Kamis 22 Jun 2023 18:33 WIB

Gugatan Kejaksaan Dilarang Usut Korupsi, Pakar Pidana: Penanganan Korupsi Harus Luar Biasa

UU mengatur kewenangan Kejaksaan menyelidiki perkara khusus, termasuk korupsi.

Rep: Silvy Dian Setiawan/ Red: Joko Sadewo
Korupsi merupakan kejahatan luar biasa sehingga harus ditangani secara luar biasa. Foto ilustrasi Kejaksaan Agung menangkap tersangka WP dalam kasus korupsi BTS 4G BAKTI.
Foto: Puspenkum Kejaksaan Agung
Korupsi merupakan kejahatan luar biasa sehingga harus ditangani secara luar biasa. Foto ilustrasi Kejaksaan Agung menangkap tersangka WP dalam kasus korupsi BTS 4G BAKTI.

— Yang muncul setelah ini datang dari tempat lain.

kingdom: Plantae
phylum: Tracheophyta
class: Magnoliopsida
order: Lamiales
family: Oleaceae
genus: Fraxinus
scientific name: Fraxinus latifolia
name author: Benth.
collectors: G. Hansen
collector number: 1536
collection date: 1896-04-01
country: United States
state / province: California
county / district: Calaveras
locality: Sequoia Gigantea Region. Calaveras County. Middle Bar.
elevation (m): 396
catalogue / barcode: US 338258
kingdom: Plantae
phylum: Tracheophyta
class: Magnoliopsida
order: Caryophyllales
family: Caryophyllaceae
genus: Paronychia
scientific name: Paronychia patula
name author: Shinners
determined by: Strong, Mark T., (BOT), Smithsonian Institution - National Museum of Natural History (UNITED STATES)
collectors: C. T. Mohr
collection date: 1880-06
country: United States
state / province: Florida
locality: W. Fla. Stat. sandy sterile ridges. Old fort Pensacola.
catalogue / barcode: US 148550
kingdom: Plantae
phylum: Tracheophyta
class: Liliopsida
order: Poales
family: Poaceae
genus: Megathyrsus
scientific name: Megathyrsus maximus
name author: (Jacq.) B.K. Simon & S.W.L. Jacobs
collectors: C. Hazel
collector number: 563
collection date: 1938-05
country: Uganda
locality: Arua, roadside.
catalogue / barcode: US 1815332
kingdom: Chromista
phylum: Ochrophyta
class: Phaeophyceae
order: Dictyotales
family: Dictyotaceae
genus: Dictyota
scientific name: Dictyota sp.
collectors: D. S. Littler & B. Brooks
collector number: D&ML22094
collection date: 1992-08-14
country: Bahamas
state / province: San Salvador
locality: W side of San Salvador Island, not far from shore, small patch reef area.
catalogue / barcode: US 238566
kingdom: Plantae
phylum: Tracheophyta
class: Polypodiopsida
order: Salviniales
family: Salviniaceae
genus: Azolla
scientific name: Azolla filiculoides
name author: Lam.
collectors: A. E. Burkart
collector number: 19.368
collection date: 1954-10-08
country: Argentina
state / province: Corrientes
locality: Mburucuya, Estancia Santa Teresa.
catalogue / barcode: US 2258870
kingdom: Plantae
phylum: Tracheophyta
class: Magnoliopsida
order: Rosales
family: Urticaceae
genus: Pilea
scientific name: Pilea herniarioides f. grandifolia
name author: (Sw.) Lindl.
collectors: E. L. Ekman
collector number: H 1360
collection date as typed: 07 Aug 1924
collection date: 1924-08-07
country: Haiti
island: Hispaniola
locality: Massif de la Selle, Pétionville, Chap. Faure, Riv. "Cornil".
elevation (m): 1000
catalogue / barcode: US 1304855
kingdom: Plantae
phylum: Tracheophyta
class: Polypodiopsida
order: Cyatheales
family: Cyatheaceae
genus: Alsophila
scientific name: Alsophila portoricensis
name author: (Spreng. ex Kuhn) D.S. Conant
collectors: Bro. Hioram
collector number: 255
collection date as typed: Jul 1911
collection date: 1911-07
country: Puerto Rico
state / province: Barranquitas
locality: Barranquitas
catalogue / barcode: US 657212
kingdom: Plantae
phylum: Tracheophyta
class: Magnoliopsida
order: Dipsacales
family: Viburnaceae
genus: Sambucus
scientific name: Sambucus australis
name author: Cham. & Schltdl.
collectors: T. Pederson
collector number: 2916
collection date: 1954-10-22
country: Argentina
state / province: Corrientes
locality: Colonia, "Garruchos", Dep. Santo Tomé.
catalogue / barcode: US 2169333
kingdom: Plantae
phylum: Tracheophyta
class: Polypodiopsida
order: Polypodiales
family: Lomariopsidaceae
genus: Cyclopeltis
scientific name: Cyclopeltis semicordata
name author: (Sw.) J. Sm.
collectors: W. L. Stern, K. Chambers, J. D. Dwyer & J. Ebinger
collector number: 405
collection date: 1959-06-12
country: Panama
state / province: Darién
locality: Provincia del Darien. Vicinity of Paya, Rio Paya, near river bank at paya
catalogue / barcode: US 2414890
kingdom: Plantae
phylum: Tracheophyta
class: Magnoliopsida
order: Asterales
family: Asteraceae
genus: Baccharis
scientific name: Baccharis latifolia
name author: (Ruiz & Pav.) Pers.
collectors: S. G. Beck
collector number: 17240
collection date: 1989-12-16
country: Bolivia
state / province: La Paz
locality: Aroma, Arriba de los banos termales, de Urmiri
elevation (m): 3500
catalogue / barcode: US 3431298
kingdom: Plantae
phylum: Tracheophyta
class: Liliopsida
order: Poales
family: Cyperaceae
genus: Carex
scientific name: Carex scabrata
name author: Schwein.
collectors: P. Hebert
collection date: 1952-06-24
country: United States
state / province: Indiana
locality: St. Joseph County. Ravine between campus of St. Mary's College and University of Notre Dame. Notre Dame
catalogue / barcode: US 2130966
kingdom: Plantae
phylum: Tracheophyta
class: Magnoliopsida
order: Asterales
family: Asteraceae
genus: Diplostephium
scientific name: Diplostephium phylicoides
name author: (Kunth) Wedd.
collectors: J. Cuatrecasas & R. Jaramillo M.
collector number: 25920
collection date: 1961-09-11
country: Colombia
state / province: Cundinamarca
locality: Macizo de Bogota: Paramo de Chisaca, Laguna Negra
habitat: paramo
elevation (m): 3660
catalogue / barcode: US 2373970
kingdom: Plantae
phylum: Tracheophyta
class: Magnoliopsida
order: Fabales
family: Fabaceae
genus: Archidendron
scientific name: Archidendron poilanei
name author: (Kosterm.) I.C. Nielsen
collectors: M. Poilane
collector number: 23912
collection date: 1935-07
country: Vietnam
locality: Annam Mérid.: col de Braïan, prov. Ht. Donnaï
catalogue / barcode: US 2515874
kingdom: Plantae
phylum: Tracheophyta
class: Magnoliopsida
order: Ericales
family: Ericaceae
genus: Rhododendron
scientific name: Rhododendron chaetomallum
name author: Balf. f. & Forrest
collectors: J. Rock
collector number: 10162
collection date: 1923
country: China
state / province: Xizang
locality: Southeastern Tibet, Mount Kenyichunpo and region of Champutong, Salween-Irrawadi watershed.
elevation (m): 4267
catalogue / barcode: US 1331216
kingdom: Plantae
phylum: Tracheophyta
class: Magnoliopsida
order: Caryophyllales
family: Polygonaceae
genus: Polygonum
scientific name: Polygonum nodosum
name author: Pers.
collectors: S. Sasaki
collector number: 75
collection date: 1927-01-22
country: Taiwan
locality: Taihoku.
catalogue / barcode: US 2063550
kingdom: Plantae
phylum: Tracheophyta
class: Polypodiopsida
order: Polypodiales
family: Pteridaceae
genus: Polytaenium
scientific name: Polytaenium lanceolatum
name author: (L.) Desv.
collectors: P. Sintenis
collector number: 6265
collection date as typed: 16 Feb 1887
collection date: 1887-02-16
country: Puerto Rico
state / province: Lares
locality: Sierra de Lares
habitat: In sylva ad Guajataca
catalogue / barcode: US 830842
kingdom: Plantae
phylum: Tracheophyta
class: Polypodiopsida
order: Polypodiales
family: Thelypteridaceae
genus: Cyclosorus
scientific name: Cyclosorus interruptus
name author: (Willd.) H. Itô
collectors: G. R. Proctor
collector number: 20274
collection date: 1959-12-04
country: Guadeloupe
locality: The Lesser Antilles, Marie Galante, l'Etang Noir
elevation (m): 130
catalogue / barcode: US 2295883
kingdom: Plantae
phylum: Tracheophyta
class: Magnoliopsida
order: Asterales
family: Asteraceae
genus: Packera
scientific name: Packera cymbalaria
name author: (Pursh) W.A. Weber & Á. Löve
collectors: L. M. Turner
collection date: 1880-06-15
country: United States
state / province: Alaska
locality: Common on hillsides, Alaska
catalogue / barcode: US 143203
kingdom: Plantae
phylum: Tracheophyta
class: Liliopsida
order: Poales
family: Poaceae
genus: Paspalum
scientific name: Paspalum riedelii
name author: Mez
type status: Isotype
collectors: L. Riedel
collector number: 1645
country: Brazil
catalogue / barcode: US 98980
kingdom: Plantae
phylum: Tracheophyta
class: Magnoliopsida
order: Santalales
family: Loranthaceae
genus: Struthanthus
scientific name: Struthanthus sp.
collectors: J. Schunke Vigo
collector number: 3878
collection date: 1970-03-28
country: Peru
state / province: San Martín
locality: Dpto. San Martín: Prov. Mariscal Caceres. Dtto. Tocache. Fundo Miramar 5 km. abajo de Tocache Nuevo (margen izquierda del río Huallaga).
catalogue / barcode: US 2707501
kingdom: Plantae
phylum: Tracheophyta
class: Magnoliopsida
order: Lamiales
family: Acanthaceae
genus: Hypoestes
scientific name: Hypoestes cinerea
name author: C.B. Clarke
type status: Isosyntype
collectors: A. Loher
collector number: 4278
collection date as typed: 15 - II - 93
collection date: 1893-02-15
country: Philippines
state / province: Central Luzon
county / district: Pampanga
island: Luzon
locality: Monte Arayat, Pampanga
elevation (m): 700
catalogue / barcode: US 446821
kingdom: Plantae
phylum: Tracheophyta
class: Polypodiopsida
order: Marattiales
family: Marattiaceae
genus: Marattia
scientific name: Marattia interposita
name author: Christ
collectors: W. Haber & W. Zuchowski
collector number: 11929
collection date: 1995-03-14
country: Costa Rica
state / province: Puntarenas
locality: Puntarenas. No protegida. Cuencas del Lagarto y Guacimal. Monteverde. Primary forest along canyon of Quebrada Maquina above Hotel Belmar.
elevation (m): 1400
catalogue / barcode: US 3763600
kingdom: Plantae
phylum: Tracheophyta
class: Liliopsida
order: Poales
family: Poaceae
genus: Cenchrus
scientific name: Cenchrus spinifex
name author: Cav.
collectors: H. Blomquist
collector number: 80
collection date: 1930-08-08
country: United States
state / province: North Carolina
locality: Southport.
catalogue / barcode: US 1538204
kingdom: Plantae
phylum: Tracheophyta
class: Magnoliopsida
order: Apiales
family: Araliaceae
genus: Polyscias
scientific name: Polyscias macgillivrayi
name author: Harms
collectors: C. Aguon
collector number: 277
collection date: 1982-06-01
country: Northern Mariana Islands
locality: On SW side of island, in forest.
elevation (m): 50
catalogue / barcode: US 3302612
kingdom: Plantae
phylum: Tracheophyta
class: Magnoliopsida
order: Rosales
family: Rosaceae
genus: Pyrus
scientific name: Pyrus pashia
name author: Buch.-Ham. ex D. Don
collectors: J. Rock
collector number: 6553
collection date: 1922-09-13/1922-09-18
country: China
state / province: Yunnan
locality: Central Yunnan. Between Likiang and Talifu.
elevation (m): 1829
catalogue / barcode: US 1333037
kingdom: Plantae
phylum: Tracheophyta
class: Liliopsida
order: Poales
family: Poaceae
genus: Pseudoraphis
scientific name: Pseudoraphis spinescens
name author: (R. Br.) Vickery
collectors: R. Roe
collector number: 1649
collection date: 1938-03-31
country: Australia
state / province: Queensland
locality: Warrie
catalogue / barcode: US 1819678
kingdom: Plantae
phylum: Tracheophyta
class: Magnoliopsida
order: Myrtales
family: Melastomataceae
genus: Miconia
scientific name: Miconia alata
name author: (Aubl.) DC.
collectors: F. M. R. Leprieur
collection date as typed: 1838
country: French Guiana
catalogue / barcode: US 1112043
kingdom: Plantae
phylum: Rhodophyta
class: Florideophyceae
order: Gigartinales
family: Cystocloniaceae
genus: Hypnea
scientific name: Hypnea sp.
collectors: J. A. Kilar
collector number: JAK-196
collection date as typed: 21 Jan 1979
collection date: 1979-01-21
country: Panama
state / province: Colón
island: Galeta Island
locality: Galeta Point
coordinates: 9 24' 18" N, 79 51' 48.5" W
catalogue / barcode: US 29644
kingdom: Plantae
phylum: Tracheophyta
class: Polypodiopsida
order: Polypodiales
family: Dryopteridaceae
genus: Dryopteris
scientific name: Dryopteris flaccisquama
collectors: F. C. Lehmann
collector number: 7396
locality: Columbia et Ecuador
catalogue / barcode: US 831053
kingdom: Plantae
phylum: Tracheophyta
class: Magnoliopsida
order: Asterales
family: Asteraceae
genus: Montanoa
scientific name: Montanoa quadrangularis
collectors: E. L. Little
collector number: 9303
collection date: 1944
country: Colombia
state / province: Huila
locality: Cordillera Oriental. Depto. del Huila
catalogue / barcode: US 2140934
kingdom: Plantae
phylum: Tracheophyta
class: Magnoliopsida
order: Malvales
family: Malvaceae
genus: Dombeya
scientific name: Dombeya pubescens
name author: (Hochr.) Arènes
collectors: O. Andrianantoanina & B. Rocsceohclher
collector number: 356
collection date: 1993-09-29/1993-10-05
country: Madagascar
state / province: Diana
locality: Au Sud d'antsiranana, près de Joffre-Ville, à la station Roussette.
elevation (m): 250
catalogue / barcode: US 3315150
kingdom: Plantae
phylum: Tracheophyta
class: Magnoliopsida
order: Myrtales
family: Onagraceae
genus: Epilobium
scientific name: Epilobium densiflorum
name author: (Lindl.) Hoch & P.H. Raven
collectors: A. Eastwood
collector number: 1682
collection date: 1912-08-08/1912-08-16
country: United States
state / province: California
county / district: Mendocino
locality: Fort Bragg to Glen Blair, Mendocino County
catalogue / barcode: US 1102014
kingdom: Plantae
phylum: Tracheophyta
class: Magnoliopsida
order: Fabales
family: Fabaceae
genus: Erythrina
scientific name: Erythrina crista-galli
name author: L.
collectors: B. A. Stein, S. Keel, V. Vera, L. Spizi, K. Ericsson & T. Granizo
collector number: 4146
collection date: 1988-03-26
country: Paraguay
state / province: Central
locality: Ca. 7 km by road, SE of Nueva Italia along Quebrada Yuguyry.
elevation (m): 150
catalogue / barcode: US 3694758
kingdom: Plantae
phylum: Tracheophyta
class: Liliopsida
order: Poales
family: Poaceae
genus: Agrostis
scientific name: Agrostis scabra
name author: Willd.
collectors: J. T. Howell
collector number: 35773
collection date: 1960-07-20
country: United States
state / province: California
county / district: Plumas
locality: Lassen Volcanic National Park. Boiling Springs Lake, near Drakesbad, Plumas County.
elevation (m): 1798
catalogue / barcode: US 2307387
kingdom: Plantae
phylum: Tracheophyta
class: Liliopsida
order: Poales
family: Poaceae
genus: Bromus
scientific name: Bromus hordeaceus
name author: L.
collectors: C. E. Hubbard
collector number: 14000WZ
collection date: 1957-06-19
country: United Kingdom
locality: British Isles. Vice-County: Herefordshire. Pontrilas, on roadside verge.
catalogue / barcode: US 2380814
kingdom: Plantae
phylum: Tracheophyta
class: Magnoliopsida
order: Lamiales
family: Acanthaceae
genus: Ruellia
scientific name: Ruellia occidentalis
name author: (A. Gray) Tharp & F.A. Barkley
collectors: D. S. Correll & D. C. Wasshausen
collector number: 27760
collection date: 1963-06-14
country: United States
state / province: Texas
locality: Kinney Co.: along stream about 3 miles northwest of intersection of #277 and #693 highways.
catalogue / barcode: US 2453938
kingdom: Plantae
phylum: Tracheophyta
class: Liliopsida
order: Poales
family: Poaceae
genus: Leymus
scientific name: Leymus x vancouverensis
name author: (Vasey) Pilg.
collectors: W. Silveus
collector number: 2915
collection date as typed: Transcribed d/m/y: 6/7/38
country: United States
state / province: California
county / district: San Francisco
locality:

REPUBLIKA.CO.ID, YOGYAKARTA -- Pakar Hukum Universitas Ahmad Dahlan (UAD), Ilham Yuli Isdiyanto menyebut bahwa tindak pidana korupsi sudah menjadi extraordinary crime atau kejahatan yang luar biasa di Indonesia. Untuk itu, penanganan perkara ini pun harus dilakukan secara luar biasa.

Hal ini disampaikan Ilham menyusul adanya judicial review (JR) atas UU Kejaksaan dan meminta kewenangan Kejagung menyidik perkara korupsi dihapus. "Kita melihat korupsi itu sudah menjadi extraordinary crime, kejahatan yang luar biasa, maka penanganannya pun harus luar biasa," kata Ilham kepada Republika.

Ilham pun menekankan tiga aspek dalam hukum yang tidak bisa dinegasikan terkait persoalan ini. Mulai dari aspek sosiologis, aspek filosofis, dan aspek yuridis. Dalam aspek yang pertama, menurutnya secara sosiologis masyarakat membutuhkan bahwa korupsi itu harus sesegera mungkin diberantas.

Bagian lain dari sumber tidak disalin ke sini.